En assurant désormais la basse juridiction sur ses terres, le Comte de Veyrier allait s’employer à moderniser le village et le reste du Comté. C’est ainsi qu’après avoir fait construire son château, il allait rénover l’église, assécher les marais, améliorer les voies de communication et, enfin, faire construire le pont de Sierne en 1782.
Cette date marque aussi la création de la province de Carouge qui désormais regroupe les baillages de Gaillard et de Ternier, ainsi que plusieurs autres paroisses détachées des autres provinces voisines.
Veyrier vit désormais à l’heure carougeoise !
1792 à 1804
Veyrier devient française et républicaine
En septembre 1792, les armées de la Révolution française occupent la Savoie.
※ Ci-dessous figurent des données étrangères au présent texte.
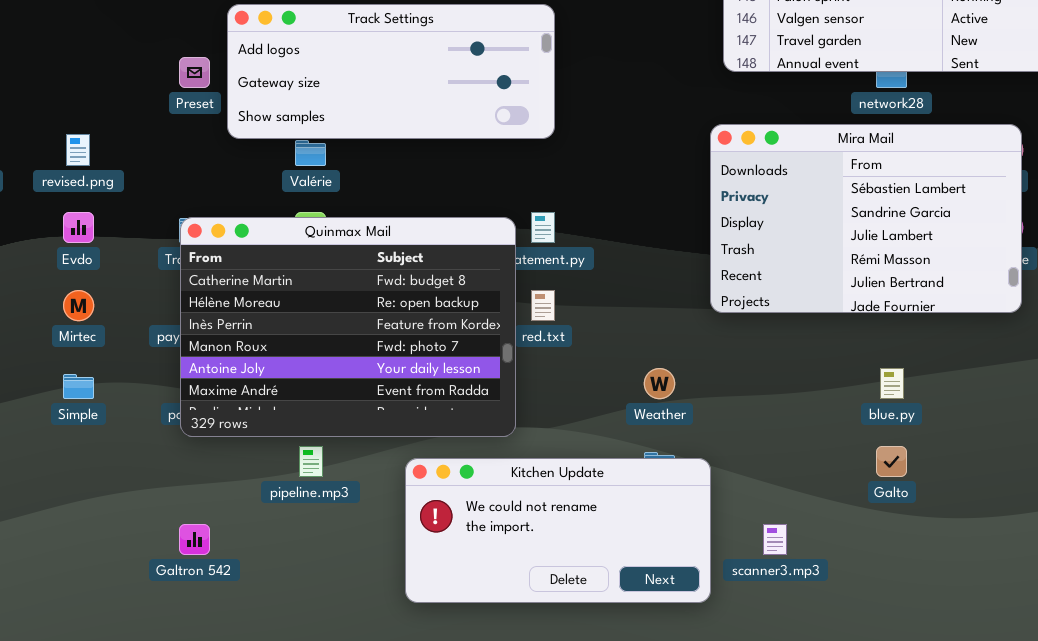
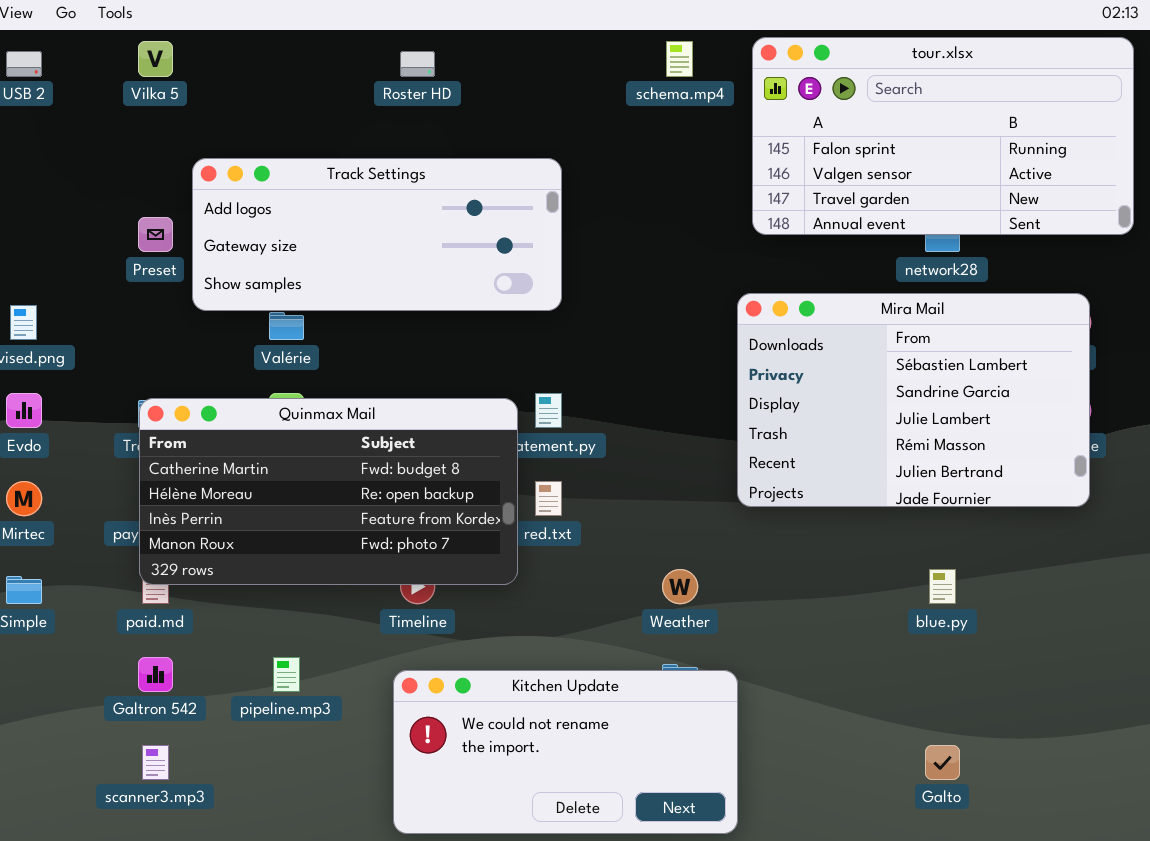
Quinmax Mail: [180,217,516,437] -> [139,398,518,585], resized
Galto: [876,446,907,477] -> [925,745,960,780], moved
Galtron 542: [179,524,210,555] -> [138,657,173,692], moved
scanner3.mp3: [763,524,787,555] -> [142,745,169,780], moved

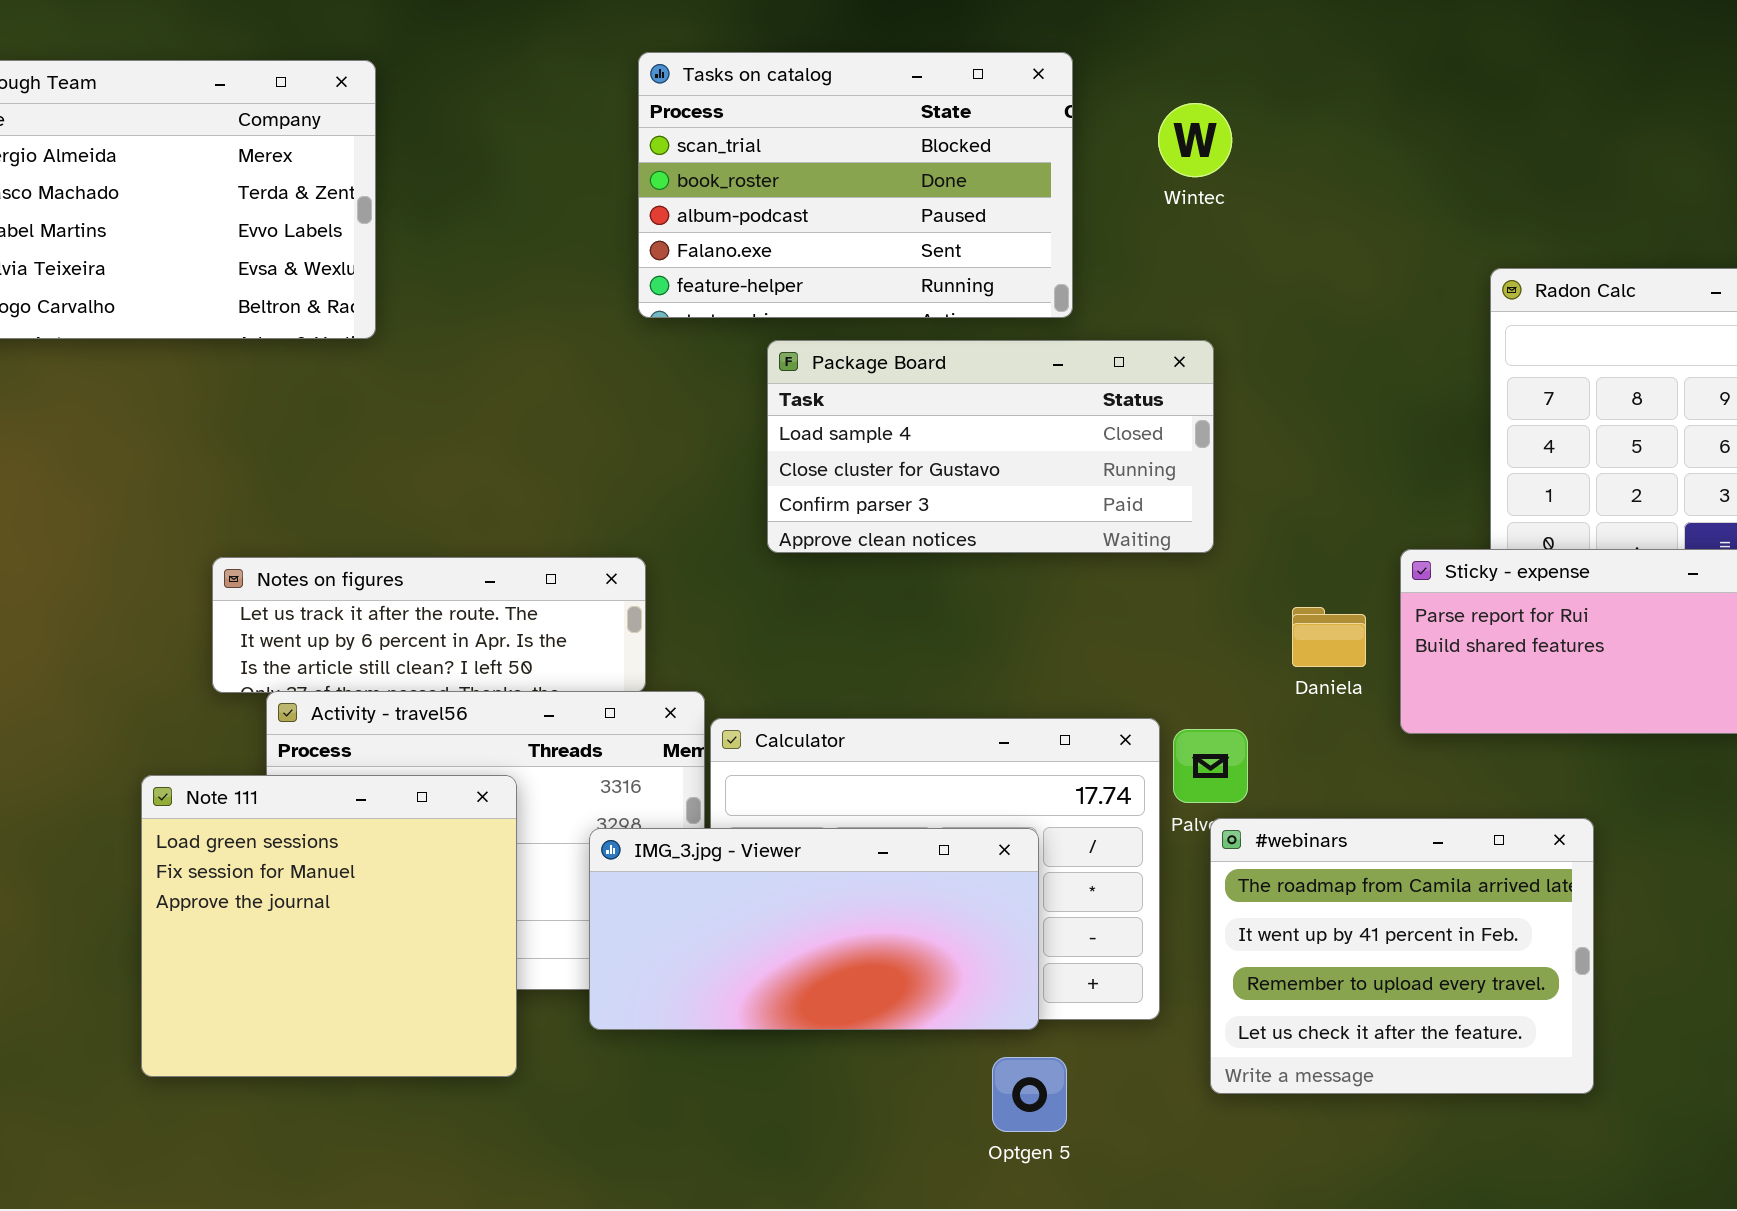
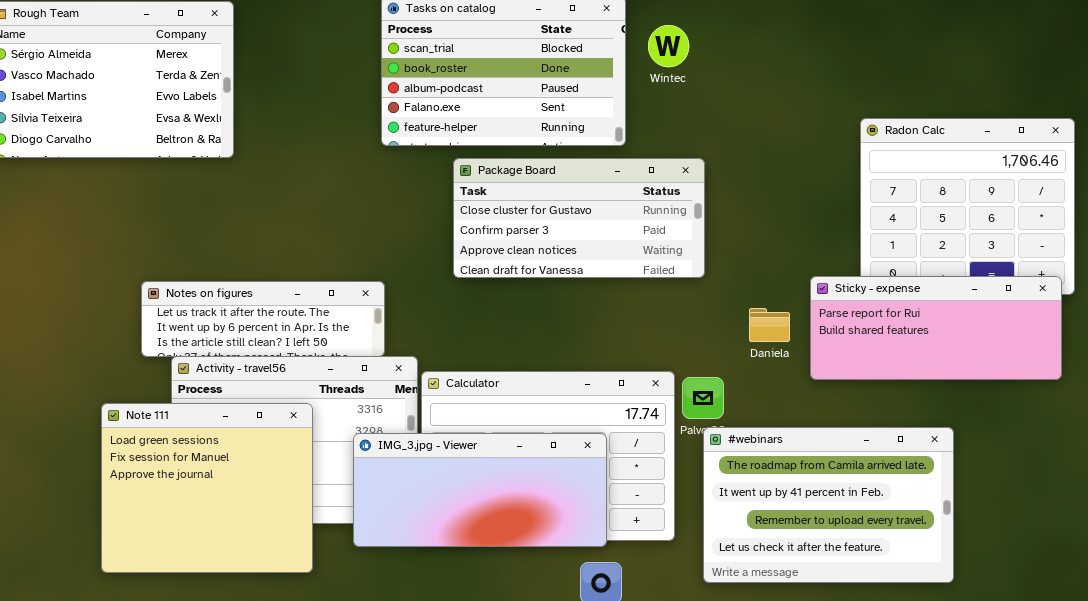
Wintec: [1158,103,1232,177] -> [648,25,689,67], moved
Package Board: [767,340,1214,553] -> [453,158,705,278], scrolled down 1 row
#webinars: [1210,818,1594,1094] -> [703,427,954,583], resized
Quelques jours plus tôt, la France venait de s’affranchir de sa Monarchie constitutionnelle, donnant ainsi naissance à la 1ère République.
Veyrier intègre alors dans un premier temps le tout nouveau département du Mont-Blanc, formé par l’ancien duché de Savoie, puis ensuite celui du Léman qui se constitue après l’annexion de Genève à la France en 1798. La commune – qui n’avait plus connu de stationnement de troupes depuis fort longtemps – voit débarquer de nombreux soldats sur ses terres, au point que le château est muté en caserne et l’église – désaffectée par les sans-culottes – transformée en magasin militaire.
Claude-François-Marie de la Fléchère – Comte de Veyrier – est obligé de s’exiler à Londres alors que les jeunes gens de Veyrier sont « invités » à rejoindre les rangs de l’armée de la Liberté.
© Jean Plançon – La Mémoire de Veyrier, octobre 2016.